Several recent studies have highlighted the perspectives of patients with rheumatic diseases regarding the COVID-19 pandemic.
One paper published in Arthritis Care & Research evaluated rheumatic patients’ opinions during the early phase of the COVID-19 pandemic. This single-center study recruited rheumatic patients via text message, which provided the national Rheumatology Association COVID‐19 information sheet and invited patients to be de-identified participants in the survey. The survey garnered information on patient concerns pertaining to risks due to their rheumatic disease or medications, effect of receiving the information on the sheet on medication adherence, and telehealth acceptance.
A total of 2,630 rheumatic patients were texted, of whom 550 responded, for a 21% response rate. The mean age was 52 years, and three quarters of respondents were female. The highest ranked concern, reported by 76.1% of respondents, was that their medications would increase COVID-19 severity. Rheumatic patients with the highest levels of concern were those on combination conventional synthetic disease‐modifying anti‐rheumatic drugs (csDMARDs) and/or a biologic/targeted synthetic disease‐modifying anti‐rheumatic drug (b/tsDMARD). Prednisolone dose was not correlated with concern. Just under two thirds of rheumatic patients (63%) said they planned to continue their antirheumatic medications; an additional 30% said they were more likely to continue adhering to their medication because of the information they received. Nearly all rheumatic patients (98.4%) believed telehealth was acceptable; 28.1% said it was only appropriate with infection control measures implemented.
A second survey, the results of which appeared in Arthritis Research & Therapy, assessed rheumatic patients treated with ts/bDMARDs in Italy. Patients were recruited from two referral rheumatology centers between Feb. 25 and April 10. Patients with confirmed COVID-19 cases, close contacts with COVID-19 cases, symptoms of infection, working, and behavioral and disease management changes applied to prevent infection.

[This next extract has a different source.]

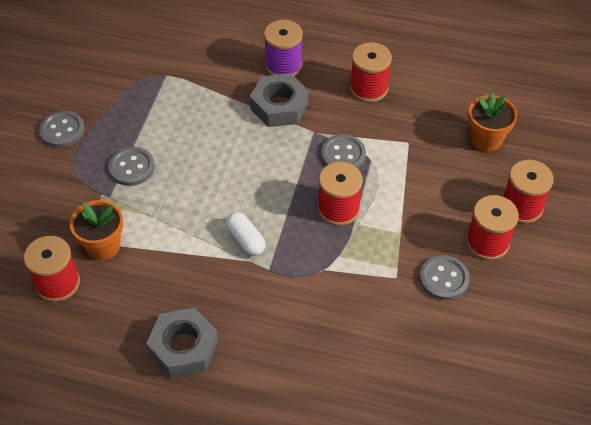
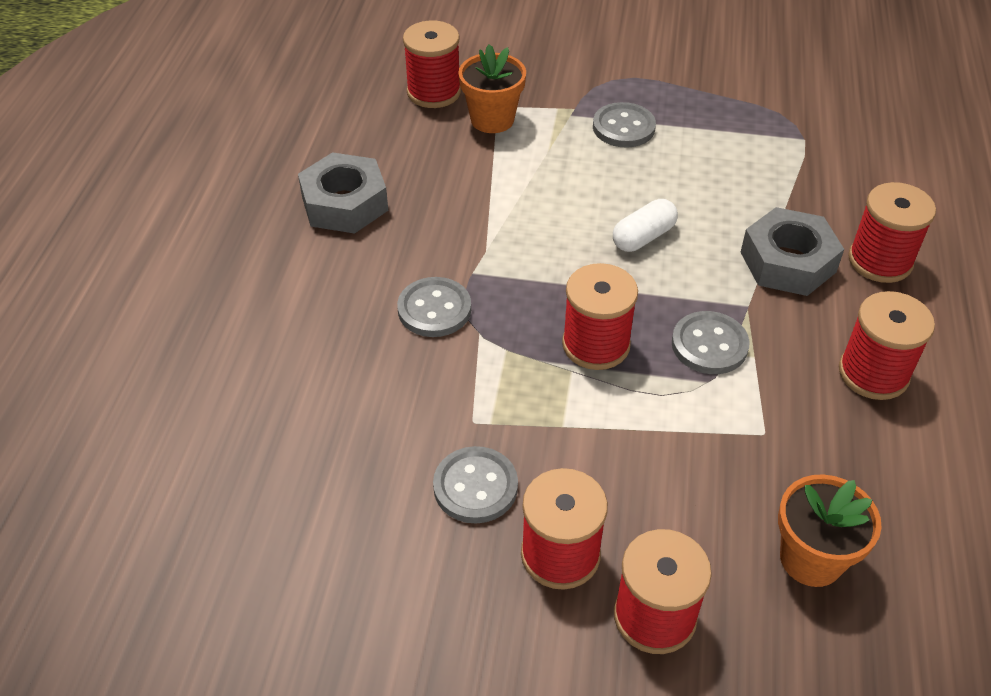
camera: 85 degrees right, 5 degrees down
(62, 130) = (669, 63): grey button -> grey button (434, 309)
(245, 240) = (520, 245): white capsule -> white capsule (643, 237)
(283, 65) = (880, 261): purple spool -> red spool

A total of 955 rheumatic patients received the survey (rheumatoid arthritis, n=531; psoriatic arthritis, n=203; spondyloarthritis, n=181; and connective tissue diseases/vasculitides/autoinflammatory diseases, n=40); mean age was 53.7 years, and most patients (67.4%) were female. The response rate was 98.05%. The incidence of COVID-19 among the survey respondents was similar to that of the general population (0.62% vs. 0.66%; P=0.92). No severe complications or required intensive care treatment were reported. All rheumatic patients temporarily discontinued ongoing ts/bDMARDs therapy. About 90% of patients were taking precautions to prevent the spread of the disease; nearly all patients (93.2%) continued ongoing ts/bDMARDs treatment. Disease activity was stable in nearly 90% of patients.